### Selected text
▬▬▬▬▬▬

Poor bulker markets have pushed owners to scrap 20 Capesize bulkers so far this year against 8 in 2019, year to date data from VesselsValue shows.
In total, only 27 units were scrapped throughout 2019 which means that 2020 has already reached over two-thirds of this number in the first quarter of the year.
The deteriorating rate environment is primarily driven by the pressure on Brazil’s iron ore exports, annual cyclone season in West Australia and finally a major drop in Chinese imports amid the outbreak of coronavirus.
Recently, it has been announced that Japan’s largest iron ore importer, Nippon Steel, will be dramatically reducing their steel production. This reduction in Japanese iron ore demand could have further downward effects on the market.
Furthermore, the regulatory framework is also creating an incentive for more demolitions as capital expenditures to make older ships compliant with new regulations exceed the return on investment.
The scrapping trend is expected to reduce fleet growth, possibly resulting in improved markets once ton-mile demand bounces back.

▬▬▬▬▬▬

### Data
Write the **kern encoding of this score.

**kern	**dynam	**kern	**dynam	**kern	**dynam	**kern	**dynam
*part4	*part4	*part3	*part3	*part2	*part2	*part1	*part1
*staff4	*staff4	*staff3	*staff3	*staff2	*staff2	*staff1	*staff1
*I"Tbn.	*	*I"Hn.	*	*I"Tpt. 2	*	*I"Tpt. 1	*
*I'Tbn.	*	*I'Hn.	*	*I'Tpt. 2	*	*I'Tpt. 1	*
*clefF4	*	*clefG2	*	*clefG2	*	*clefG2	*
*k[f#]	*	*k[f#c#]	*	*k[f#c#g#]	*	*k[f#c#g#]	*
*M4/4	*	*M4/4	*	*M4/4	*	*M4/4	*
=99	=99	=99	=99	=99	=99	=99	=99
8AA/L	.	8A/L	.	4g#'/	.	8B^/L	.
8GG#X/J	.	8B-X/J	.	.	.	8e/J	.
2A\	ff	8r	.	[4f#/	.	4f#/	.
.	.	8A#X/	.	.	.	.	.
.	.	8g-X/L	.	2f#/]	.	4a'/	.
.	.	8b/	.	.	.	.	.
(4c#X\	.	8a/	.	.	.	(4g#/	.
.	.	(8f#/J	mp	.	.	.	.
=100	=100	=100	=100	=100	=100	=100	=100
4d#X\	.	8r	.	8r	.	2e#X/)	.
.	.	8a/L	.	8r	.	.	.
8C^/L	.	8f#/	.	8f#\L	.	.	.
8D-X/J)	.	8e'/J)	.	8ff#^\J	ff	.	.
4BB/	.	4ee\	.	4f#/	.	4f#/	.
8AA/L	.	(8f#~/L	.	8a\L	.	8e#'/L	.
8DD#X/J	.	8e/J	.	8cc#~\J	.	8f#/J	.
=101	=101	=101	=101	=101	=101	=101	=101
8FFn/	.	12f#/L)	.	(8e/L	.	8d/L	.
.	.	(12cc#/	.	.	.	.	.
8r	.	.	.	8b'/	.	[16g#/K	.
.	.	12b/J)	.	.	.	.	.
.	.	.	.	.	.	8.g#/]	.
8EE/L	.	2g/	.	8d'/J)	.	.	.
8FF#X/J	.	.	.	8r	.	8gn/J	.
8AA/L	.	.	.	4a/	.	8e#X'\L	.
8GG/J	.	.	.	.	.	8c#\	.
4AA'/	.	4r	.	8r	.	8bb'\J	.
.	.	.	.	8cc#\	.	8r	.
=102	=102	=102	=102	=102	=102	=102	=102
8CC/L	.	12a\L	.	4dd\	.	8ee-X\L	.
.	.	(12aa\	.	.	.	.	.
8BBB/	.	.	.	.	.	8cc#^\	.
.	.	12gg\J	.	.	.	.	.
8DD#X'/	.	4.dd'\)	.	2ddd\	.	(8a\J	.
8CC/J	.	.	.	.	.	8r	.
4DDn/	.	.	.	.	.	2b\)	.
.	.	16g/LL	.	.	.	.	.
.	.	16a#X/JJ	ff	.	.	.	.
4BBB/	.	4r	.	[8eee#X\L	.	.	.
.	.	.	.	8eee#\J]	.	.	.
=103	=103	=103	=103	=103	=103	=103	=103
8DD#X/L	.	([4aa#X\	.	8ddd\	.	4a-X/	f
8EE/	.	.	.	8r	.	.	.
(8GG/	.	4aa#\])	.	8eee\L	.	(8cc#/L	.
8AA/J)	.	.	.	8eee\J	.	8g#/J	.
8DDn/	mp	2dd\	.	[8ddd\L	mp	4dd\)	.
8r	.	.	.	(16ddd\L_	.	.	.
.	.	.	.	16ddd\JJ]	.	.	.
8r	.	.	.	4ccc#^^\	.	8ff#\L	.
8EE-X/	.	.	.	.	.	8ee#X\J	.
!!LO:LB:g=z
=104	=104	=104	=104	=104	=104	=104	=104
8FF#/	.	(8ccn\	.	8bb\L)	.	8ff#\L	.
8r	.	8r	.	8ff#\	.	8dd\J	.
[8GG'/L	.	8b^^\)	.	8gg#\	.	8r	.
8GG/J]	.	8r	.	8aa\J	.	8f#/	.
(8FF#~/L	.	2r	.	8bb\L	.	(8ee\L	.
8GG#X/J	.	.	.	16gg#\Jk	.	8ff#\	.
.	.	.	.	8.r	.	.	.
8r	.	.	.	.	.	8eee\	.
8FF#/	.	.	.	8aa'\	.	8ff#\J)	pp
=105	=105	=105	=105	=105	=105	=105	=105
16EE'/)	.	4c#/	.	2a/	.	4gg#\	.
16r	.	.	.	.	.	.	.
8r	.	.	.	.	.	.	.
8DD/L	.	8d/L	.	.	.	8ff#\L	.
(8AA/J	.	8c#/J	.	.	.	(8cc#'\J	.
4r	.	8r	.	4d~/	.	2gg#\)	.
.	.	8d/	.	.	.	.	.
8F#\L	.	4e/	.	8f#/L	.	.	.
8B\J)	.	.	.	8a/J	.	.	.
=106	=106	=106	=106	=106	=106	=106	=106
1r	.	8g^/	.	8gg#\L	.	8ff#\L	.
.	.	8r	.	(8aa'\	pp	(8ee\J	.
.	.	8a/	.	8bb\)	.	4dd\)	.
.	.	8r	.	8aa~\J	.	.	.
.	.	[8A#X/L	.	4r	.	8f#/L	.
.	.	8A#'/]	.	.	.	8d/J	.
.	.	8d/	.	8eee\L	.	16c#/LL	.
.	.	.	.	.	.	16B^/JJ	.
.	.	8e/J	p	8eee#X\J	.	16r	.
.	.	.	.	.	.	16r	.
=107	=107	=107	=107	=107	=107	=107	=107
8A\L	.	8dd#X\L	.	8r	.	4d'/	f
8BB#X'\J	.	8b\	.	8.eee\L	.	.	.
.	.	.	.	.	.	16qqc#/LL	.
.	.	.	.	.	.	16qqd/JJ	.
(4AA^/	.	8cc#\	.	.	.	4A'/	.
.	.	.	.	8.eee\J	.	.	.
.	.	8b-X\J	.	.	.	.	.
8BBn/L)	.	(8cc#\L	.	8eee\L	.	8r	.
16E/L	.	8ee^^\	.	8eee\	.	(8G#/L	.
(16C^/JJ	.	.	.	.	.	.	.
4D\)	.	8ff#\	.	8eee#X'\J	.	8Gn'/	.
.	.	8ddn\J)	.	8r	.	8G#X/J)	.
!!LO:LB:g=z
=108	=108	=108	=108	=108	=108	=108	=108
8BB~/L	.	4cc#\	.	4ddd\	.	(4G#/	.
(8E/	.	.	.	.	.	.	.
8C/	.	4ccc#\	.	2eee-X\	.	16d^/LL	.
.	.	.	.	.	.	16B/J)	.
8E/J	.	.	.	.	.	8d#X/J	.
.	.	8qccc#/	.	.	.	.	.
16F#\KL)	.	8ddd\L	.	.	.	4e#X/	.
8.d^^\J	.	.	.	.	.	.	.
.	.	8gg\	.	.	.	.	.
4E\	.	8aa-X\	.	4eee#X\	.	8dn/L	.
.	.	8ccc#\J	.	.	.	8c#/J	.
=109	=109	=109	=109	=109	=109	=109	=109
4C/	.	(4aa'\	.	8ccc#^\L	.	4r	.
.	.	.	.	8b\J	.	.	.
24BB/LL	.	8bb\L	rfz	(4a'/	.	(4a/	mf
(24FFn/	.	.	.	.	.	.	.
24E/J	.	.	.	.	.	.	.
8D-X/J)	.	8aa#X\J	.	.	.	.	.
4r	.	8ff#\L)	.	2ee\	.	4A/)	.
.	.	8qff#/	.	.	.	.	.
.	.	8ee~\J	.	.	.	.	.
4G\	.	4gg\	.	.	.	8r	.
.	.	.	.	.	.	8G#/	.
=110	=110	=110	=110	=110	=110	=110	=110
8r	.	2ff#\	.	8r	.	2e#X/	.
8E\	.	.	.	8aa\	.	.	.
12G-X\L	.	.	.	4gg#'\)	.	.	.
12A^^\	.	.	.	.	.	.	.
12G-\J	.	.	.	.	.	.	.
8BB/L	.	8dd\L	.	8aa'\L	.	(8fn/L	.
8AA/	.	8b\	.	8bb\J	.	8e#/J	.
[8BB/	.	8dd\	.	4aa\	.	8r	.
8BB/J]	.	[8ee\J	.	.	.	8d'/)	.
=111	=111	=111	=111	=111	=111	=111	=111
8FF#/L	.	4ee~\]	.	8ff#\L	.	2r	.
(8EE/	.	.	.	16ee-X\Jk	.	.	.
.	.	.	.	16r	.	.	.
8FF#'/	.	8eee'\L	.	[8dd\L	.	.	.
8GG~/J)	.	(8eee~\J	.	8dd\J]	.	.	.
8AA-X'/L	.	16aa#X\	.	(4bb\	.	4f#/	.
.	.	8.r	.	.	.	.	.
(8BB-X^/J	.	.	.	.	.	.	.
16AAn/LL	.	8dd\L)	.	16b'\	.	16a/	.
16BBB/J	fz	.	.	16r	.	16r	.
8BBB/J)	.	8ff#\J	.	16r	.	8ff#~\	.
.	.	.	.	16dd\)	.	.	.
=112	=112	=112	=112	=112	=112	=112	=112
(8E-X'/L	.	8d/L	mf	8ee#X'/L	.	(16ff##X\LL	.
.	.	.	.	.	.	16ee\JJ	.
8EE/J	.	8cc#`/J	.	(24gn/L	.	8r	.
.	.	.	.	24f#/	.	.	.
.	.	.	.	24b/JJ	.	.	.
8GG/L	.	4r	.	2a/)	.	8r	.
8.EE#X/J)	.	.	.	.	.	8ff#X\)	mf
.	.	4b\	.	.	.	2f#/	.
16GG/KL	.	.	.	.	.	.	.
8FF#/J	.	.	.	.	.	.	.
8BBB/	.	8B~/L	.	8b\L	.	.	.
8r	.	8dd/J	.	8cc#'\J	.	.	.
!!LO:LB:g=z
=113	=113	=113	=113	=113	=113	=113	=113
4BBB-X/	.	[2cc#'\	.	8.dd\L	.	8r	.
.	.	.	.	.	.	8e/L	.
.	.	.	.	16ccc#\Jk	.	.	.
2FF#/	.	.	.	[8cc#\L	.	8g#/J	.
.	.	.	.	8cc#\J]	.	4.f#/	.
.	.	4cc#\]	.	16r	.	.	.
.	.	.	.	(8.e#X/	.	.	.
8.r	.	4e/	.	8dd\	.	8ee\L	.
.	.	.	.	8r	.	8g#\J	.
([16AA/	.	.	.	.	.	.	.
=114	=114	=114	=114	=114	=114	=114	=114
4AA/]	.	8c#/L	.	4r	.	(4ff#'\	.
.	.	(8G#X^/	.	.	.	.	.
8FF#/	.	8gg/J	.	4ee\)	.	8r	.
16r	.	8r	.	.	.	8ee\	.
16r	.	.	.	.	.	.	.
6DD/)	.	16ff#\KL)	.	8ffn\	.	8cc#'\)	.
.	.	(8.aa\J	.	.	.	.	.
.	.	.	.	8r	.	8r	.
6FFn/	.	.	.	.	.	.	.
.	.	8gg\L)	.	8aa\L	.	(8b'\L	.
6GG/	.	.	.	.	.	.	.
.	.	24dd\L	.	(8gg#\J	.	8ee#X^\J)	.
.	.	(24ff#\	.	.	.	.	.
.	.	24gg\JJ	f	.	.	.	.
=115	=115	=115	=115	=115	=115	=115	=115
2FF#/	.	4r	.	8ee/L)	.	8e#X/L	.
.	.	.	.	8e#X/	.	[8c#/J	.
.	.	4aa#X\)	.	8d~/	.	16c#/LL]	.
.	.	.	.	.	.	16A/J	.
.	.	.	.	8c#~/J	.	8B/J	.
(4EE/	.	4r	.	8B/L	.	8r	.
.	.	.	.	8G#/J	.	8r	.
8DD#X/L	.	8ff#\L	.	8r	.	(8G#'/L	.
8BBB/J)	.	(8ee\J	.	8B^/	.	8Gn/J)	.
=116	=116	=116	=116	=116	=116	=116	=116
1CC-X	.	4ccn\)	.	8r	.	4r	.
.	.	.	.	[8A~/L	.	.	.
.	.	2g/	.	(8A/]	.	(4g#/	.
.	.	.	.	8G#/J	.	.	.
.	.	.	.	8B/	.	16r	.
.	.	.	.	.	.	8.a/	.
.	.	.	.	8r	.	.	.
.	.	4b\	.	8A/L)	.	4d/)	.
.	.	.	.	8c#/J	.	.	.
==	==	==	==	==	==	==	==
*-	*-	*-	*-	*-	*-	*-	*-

▬▬▬▬▬▬

### Questions to answer
(1) Quote the article on Capesize scrapping from "Furthermore, the regulatory" to "demand bounces back.".
(2) Answer these questions using the article on Capesize scrapping:
(a) How many units were scrapped throughout 2019?
(b) Which company does the article name as Japan's largest iron ore importer?
(c) What is the scrapping trend expected to reduce?
(3) Carry on writing the article on Capesize scrapping from where it ends.

### Responses
(1)
Furthermore, the regulatory framework is also creating an incentive for more demolitions as capital expenditures to make older ships compliant with new regulations exceed the return on investment.
The scrapping trend is expected to reduce fleet growth, possibly resulting in improved markets once ton-mile demand bounces back.

(2)
(a) 27
(b) Nippon Steel
(c) Fleet growth

(3)
According to VesselsValue’s estimates, 15% of the Capsize fleet is currently not underway, which is a good indicator of fleet utilization. This is almost double the 2019 daily average of 8.5% of the fleet not underway, signaling the challenging state of the Capsize market.
“The Capesize market is heavily reliant on Chinese demand for iron ore. This is down significantly due to the economic effects of coronavirus. The result has been falling Capesize cargo miles, vessel utilization and earnings. We hope that the effects are short-lived and expect a bounce back, and possibly a positive catch up overcorrection once normality resumes,” VesselsValue said.
“Japanese demand reduction is a further downside risk, while the increase in vessel recycling is positive for the market.”